Excerpted passage
== Segment start ==
Would this really work?

Use Internet Exploder with the following bird's eye view http://maps.live.com/default.aspx?v=2&...9&encType=1

For one or more wings of the tower, the semi-cantilever could be done on both sides of the same floors, tripling them in size, or for vertical circulation loads the additions on one side of the building could take place to floors 1,3,5,25... with interstitial space of less than a full storey left over next to floors 2,4,6 - while the additions on the other side met floors 2,4,6,24... with the ductwork and wiring chases next to floors 1,3,5... The building's floorplates would double in size, and support functions in the cores would already be in place.

There is such a deep L on the back of the building, all the way down to bare ground (and that's not even in sight!), that spatial fitting on the site is less of a concern than economic stewardship. And this plan, unless the building's foundation is really cracking, makes keeping the Pru a vastly more sensible proposition than it has sounded like in the two options (renovate the old space, or scrape the site) administrators have been given so far. I think they have enough imagination and pragmatism to see the wisdom in a solution like this.
== Segment end ==
Information
== Segment start ==
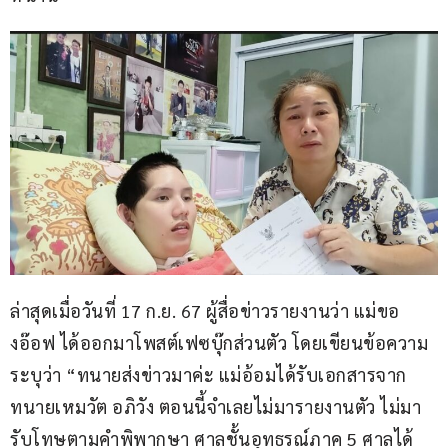
ล่าสุดเมื่อวันที่ 17 ก.ย. 67 ผู้สื่อข่าวรายงานว่า แม่ขอ
งอ๊อฟ ได้ออกมาโพสต์เฟซบุ๊กส่วนตัว โดยเขียนข้อความ
ระบุว่า “ทนายส่งข่าวมาค่ะ แม่อ้อมได้รับเอกสารจาก 
ทนายเหมวัต อภิวัง ตอนนี้จำเลยไม่มารายงานตัว ไม่มา
รับโทษตามคำพิพากษา ศาลชั้นอุทธรณ์ภาค 5 ศาลได้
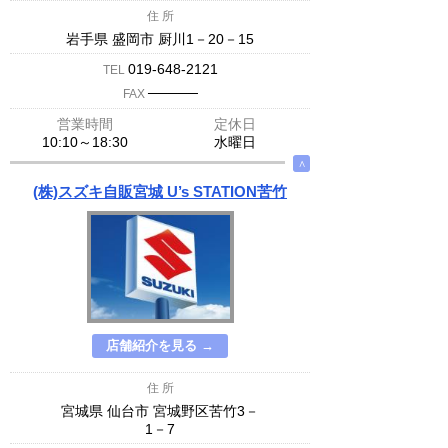
住 所
岩手県 盛岡市 厨川1－20－15
019-648-2121
TEL
─────
FAX
営業時間
定休日
10:10～18:30
水曜日
∧
(株)スズキ自販宮城 U’s STATION苦竹
店舗紹介を見る →
住 所
宮城県 仙台市 宮城野区苦竹3－
1－7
== Segment end ==
Assigned task 1
From the tower expansion proposal, reproduce word for word the part that opens with the words containing "Would this really" and closes with "be in place.".
Assigned task 2
Answer these questions from the tower expansion proposal:
(a) What would doing the semi-cantilever on both sides of the same floors do to those floors?
(b) By how much would the building's floorplates grow?
(c) What two options have administrators been given so far?

Your response 1
Would this really work?

Use Internet Exploder with the following bird's eye view http://maps.live.com/default.aspx?v=2&...9&encType=1

For one or more wings of the tower, the semi-cantilever could be done on both sides of the same floors, tripling them in size, or for vertical circulation loads the additions on one side of the building could take place to floors 1,3,5,25... with interstitial space of less than a full storey left over next to floors 2,4,6 - while the additions on the other side met floors 2,4,6,24... with the ductwork and wiring chases next to floors 1,3,5... The building's floorplates would double in size, and support functions in the cores would already be in place.

Your response 2
(a) It would triple them in size.
(b) They would double in size.
(c) Renovate the old space, or scrape the site.